Nei Paesi anglosassoni il rabarbaro viene utilizzato anche essiccato e infuso nel succo di frutta, in particolar modo in quello di fragola. Con il rabarbaro sono anche preparate marmellate in abbinamento ad altri frutti (mele, fragole, albicocche ecc.). In alcuni Paesi del nord Europa viene consumato, soprattutto dai bambini, il gambo di rabarbaro candito.
Altri usi in campo alimentare sono quelli relativi alla preparazione di aperitivi o di amari; per la preparazione di queste bevande il rabarbaro può essere utilizzato da solo oppure in abbinamento ad altre erbe.
Proprietà del rabarbaro in fitoterapia
Il rabarbaro viene utilizzato anche a scopi fitoterapici; a scopo medicinale si utilizzano generalmente le radici che hanno superato l’anno di età; quelle essiccate vengono commercializzate in piccoli pezzetti o in polvere, ma si trovano anche prodotti quali tisane, gocce, compresse, decotti ecc. Alcuni principi attivi presenti nella radice vengono impiegati anche dalle industrie farmaceutiche.
In erboristeria la varietà più utilizzata è la Rheum palmatum; dal punto di vista delle proprietà fitoterapiche, tutte le specie della pianta sono molto simili, ma fra l’una e l’altra possono variare notevolmente le concentrazioni di determinati principi attivi (derivati idrossiantracenici, tannini e flavonoidi).
Il rabarbaro viene consigliato generalmente in fitoterapia per le sue proprietà aperitive, stomachiche, depurative e lassative.
Vista la notevole presenza di tannini, spesso la pianta viene consigliata in caso infezioni a livello intestinale e, per uso cutaneo, come astringente. Il rabarbaro viene altresì utilizzato per effettuare la disinfezione del cavo orale (risciacqui e gargarismi) e anche per trattare afte e ustioni.

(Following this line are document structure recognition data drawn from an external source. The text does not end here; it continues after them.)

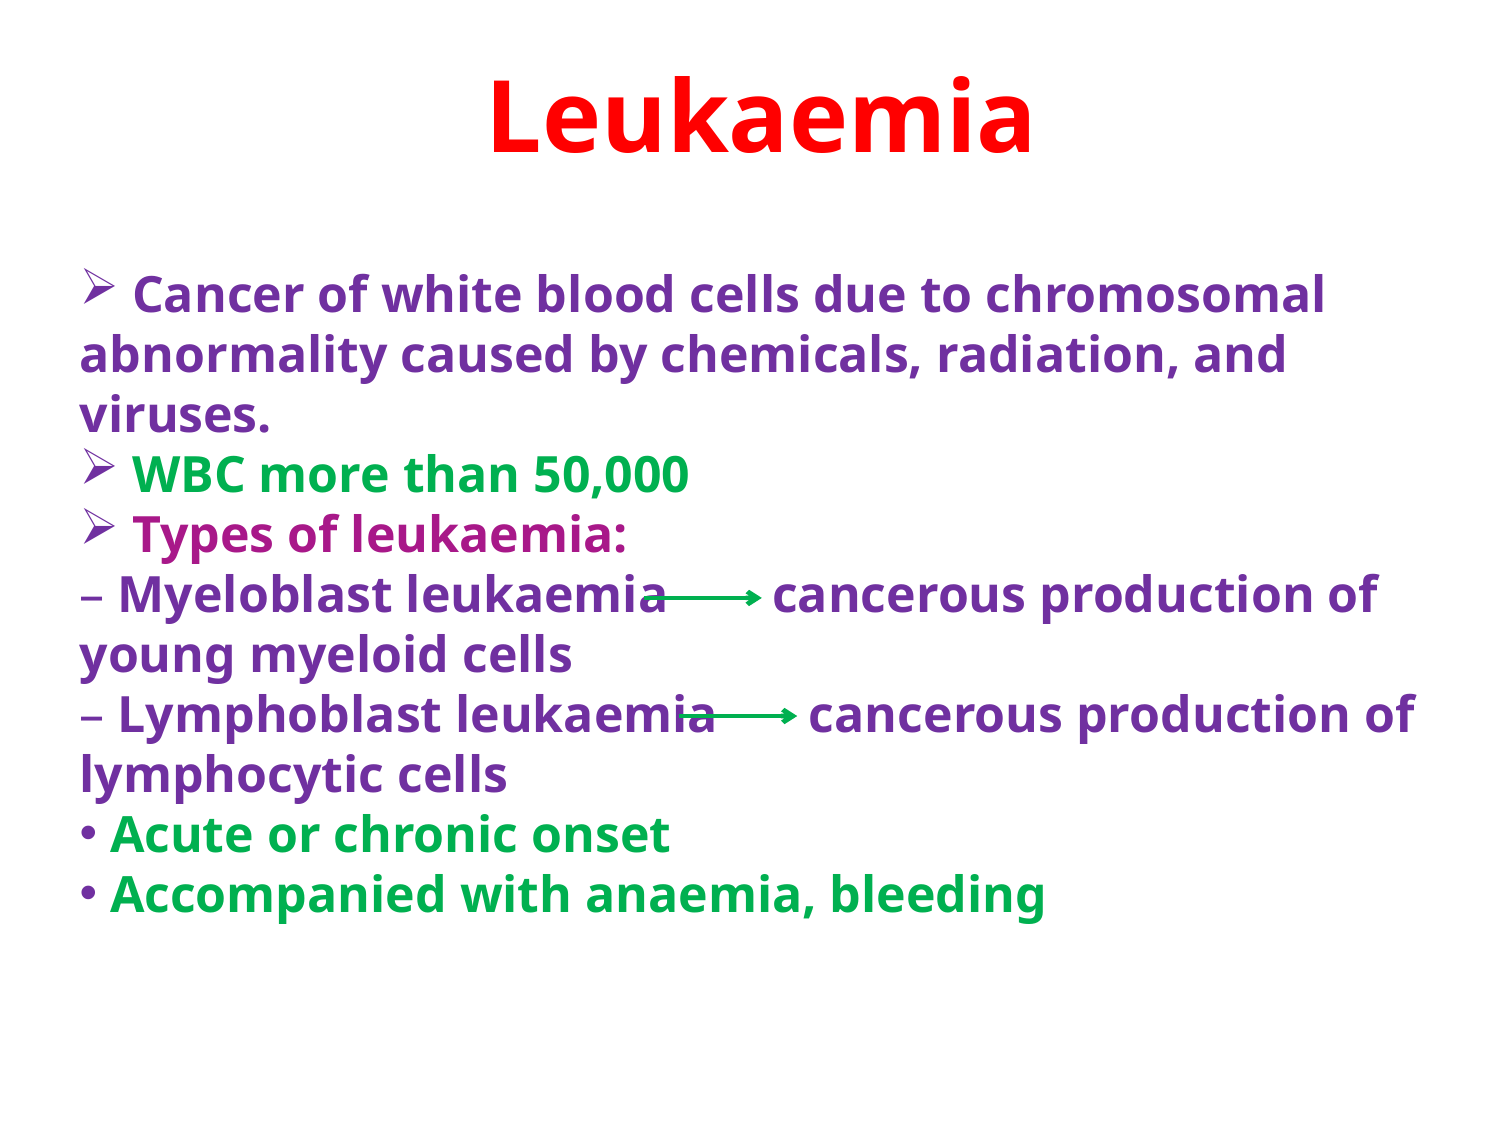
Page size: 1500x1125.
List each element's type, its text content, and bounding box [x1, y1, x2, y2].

text_box Leukaemia Cancer of white blood cells due to chromosomal abnormality caused by chemicals, radiation, and viruses. WBC more than 50,000 Types of leukaemia: – Myeloblast leukaemia cancerous production of young myeloid cells – Lymphoblast leukaemia cancerous production of lymphocytic cells Acute or chronic onset Accompanied with anaemia, bleeding [64, 0, 1459, 930]
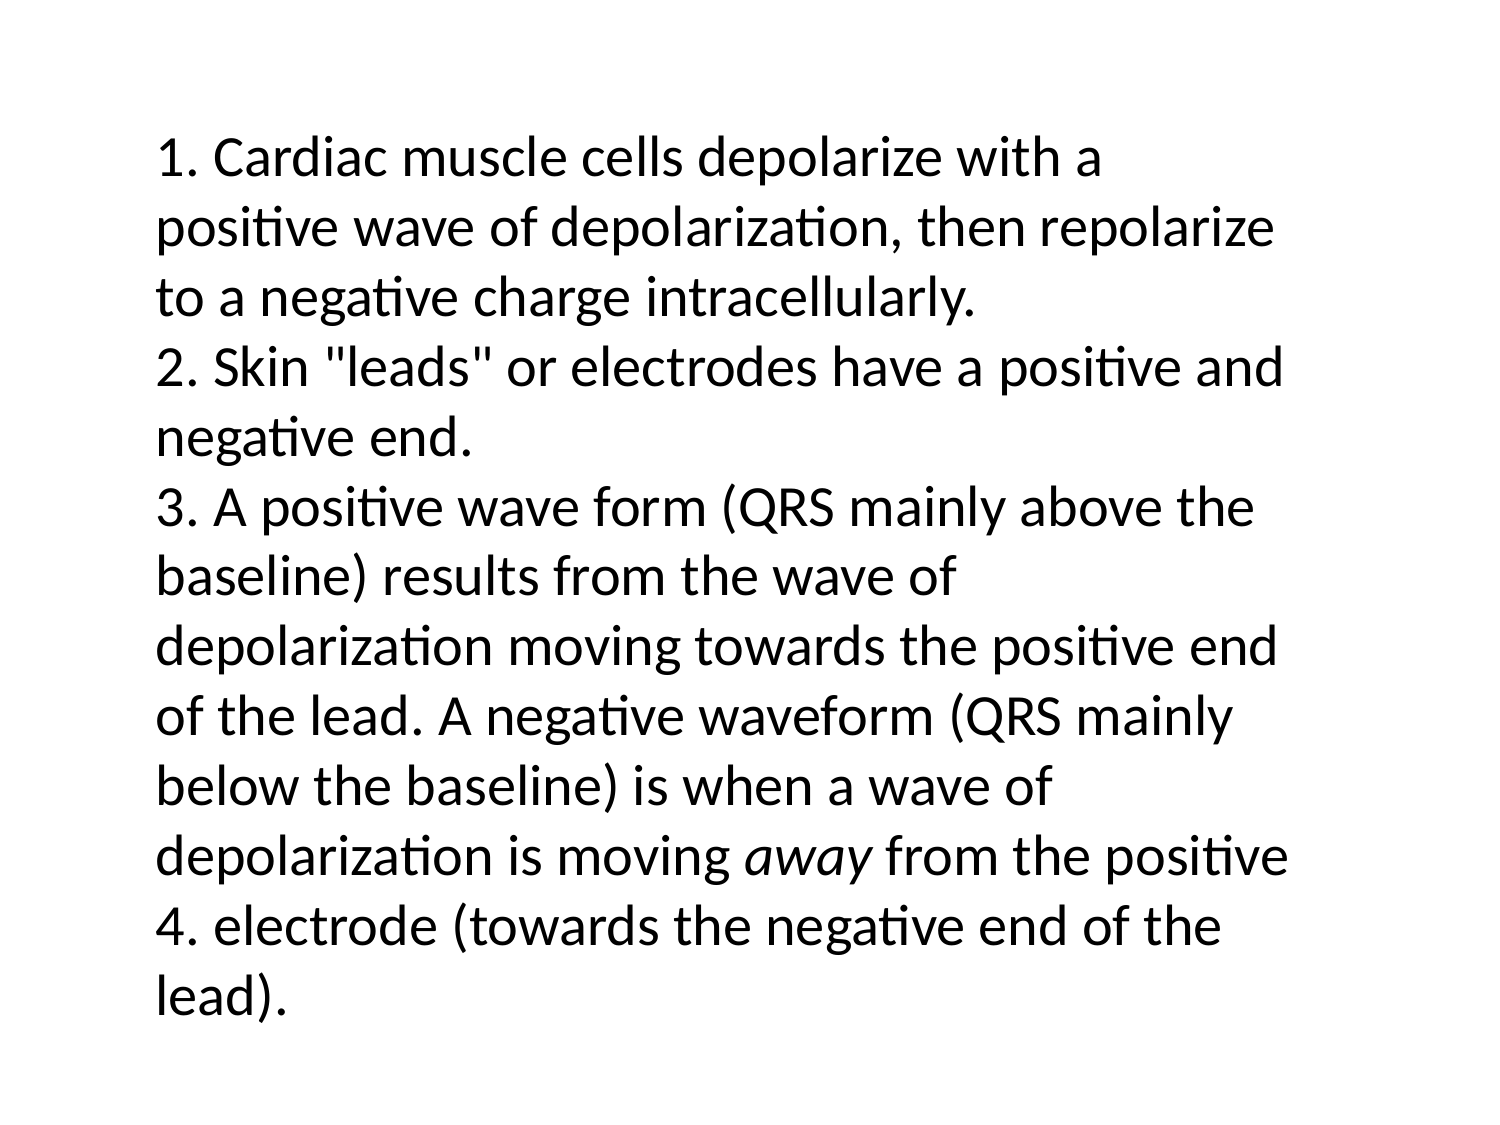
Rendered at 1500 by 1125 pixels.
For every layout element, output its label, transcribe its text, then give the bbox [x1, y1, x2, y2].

text_box Cardiac muscle cells depolarize with a positive wave of depolarization, then repolarize to a negative charge intracellularly. Skin "leads" or electrodes have a positive and negative end. A positive wave form (QRS mainly above the baseline) results from the wave of depolarization moving towards the positive end of the lead. A negative waveform (QRS mainly below the baseline) is when a wave of depolarization is moving away from the positive electrode (towards the negative end of the lead). [140, 40, 1313, 1035]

Va precisato che l’utilizzo fitoterapico deve limitarsi al trattamento di disturbi di scarsa rilevanza clinica; un utilizzo eccessivo di prodotti fitoterapici a base di rabarbaro può essere infatti causa di irritazioni della parete intestinale; visti i suoi effetti lassativi, un utilizzo improprio potrebbe inoltre provocare diarrea e conseguente perdita di elettroliti. L’utilizzo eccessivo e prolungato, inoltre, può essere causa, nonostante le sue proprietà lassative, di costipazione; potrebbero anche verificarsi danni di una certa entità a carico della mucosa intestinale.
È sconsigliato il contemporaneo utilizzo di rabarbaro e farmaci ad azione diuretica, farmaci a funzione antiaritmica e farmaci a base di cortisone. L’uso è altresì sconsigliato alle donne in gravidanza e a quelle che allattano, in particolar modo a queste ultime, perché alcune sostanze contenute nella pianta possono conferire al latte materno un sapore alquanto sgradevole.

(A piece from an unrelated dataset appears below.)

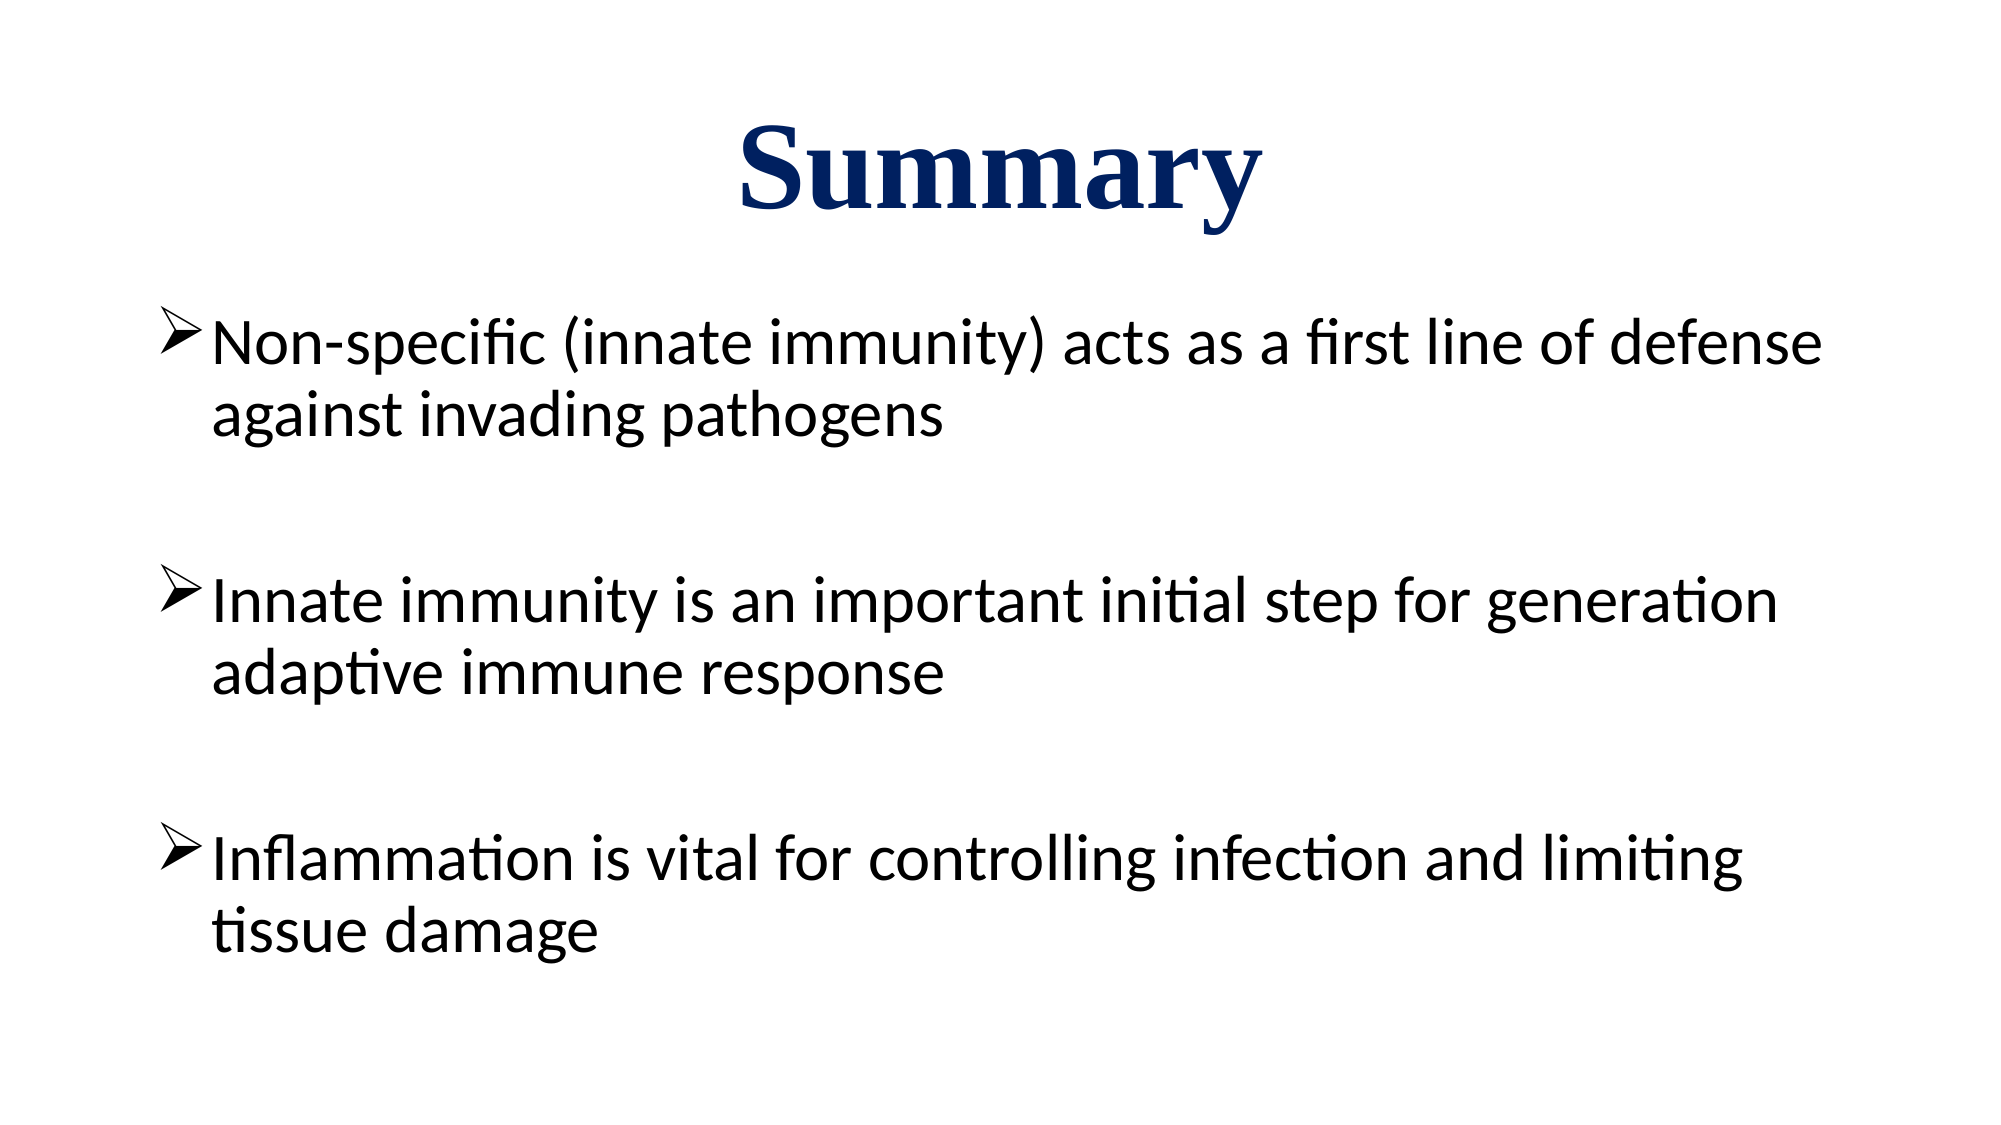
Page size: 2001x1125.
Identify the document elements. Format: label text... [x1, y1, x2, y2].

list Non-specific (innate immunity) acts as a first line of defense against invading pathogens Innate immunity is an important initial step for generation adaptive immune response Inflammation is vital for controlling infection and limiting tissue damage [137, 299, 1863, 1014]
title Summary [137, 59, 1863, 278]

L’utilizzo è controindicato a quei soggetti che soffrono di colite, ulcera gastrica, morbo di Crohn, appendicite, calcolosi renale, prostatite, uretrite, fibromi e sindrome emorroidaria.
Come già accennato nel paragrafo precedente, è assolutamente sconsigliato l’uso delle foglie che, se consumate in discrete quantità, possono provocare disturbi anche seri (nausea, vomito, spossatezza, forte bruciore esofageo ecc.).